(TEXT Opens)
International students from Myanmar, Venezuela, and Syria should be automatically afforded Special Student Relief (SSR) benefits to avoid visa gaps, according to a new report from non-partisan think tank Niskanen Centre. The US Department of Homeland Security (DHS) grants SSR and Temporary Protected Status (TPS) status in support of international students who may be struggling; so their life abroad may improve their situation back home.

Countries that receive TPS status are typically experiencing great socioeconomic difficulties involving war, violence, or natural disaster. On the other hand, SSR covered “world events that affect F-1 Students from a particular region and create significant financial hardships.” The US extended SSR status to Myanmar, Syria, and Venezuela last year.

Niskanen Centre Vice President for Policy and Director of Immigration Kristie De Peña pointed out that while the policies are in place to help international students, its application might seem a little more complicated. “For some F-1 students, it may make sense to apply for TPS status. For others — especially those from countries with expectations of shorter TPS designations — it may make more sense to keep F-1 designation to ensure no interruption in their education to reapply for a student visa should their country’s TPS designation end,” she writes.

international students

Protesters make the three-finger salute as they take part in a demonstration against the military coup in Mandalay, Myanmar. Source: STR/AFP

Even SSR status could expire before international students on F-1 visas are granted their extension. This forces them to stop working while waiting for the extension. Such gaps may be avoided if international students automatically receive the support of these policies, without having to file a separate application.

International students still need concessions

In June, the DHS afforded Burmese students SSR designation, which effectively eased restrictions for non-immigrants under an F-1 student visa. This included reducing the number of required credit hours as well as allowing longer working hours — both measures the DHS believed would help Burmese students better support themselves as their nation struggles with long-term civil conflict.

Nearly 250,000 Burmese citizens have been displaced by the military coup and subsequent turmoil. Analysts project that this could lower the country’s GDP by up to 20% in the coming year, due to bank closures, cash withdrawal interruptions, and sharp price hikes for basic necessities.

De Peña’s final suggestion may be radical, but it holds water: “We can go a step further by extending SSR status to all F-1 students right now due to the COVID pandemic,” she writes, elaborating on the importance of a “blanket flexibility” to support international students at a comfortable pace. As circumstances change rapidly due to vaccinations and travel restrictions, the US is preparing to welcome thousands of international students back for the fall semester this year. Additional visa concessions could go a long way in facilitating this return.
(TEXT Closes)
(PROVIDED DATA Opens)
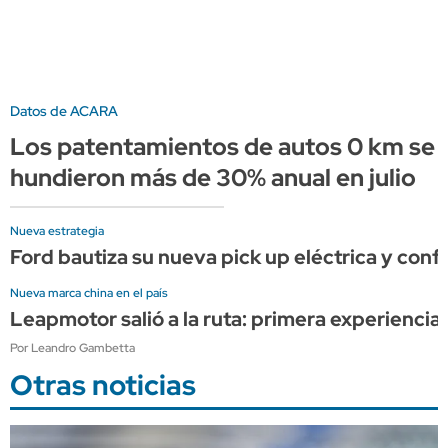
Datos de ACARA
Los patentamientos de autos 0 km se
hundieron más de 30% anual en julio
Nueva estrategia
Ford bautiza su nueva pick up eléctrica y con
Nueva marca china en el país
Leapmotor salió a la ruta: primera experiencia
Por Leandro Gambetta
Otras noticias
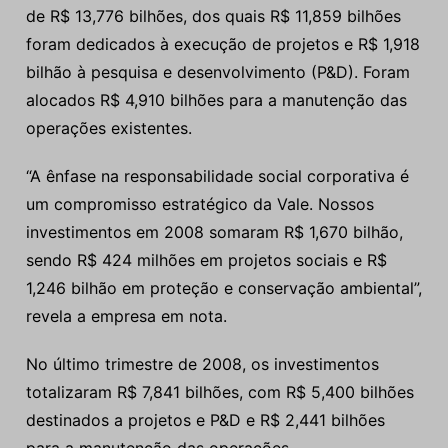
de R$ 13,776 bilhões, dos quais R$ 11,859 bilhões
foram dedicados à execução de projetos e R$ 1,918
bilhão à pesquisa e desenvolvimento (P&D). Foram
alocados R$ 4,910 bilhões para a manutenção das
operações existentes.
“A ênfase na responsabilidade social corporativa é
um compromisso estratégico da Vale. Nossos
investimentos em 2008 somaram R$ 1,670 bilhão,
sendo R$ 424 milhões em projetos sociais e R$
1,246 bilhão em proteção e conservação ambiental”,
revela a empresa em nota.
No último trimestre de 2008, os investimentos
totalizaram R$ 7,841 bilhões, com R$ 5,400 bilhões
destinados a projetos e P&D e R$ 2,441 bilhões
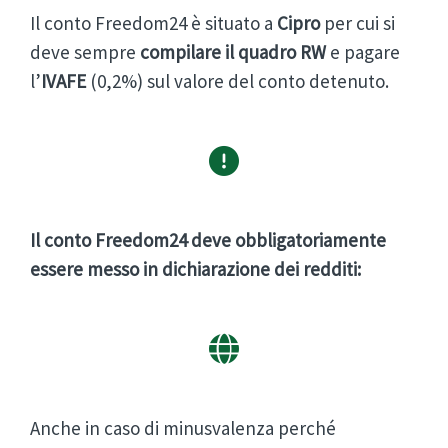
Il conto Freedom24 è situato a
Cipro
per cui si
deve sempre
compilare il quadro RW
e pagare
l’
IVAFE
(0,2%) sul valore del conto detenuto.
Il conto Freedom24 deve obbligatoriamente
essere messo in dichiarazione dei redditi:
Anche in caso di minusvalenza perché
(PROVIDED DATA Closes)
Reproduce, word for word, the part of the Special Student Relief article that starts at the words "De Peña’s final" and ends after the words "facilitating this return.".

De Peña’s final suggestion may be radical, but it holds water: “We can go a step further by extending SSR status to all F-1 students right now due to the COVID pandemic,” she writes, elaborating on the importance of a “blanket flexibility” to support international students at a comfortable pace. As circumstances change rapidly due to vaccinations and travel restrictions, the US is preparing to welcome thousands of international students back for the fall semester this year. Additional visa concessions could go a long way in facilitating this return.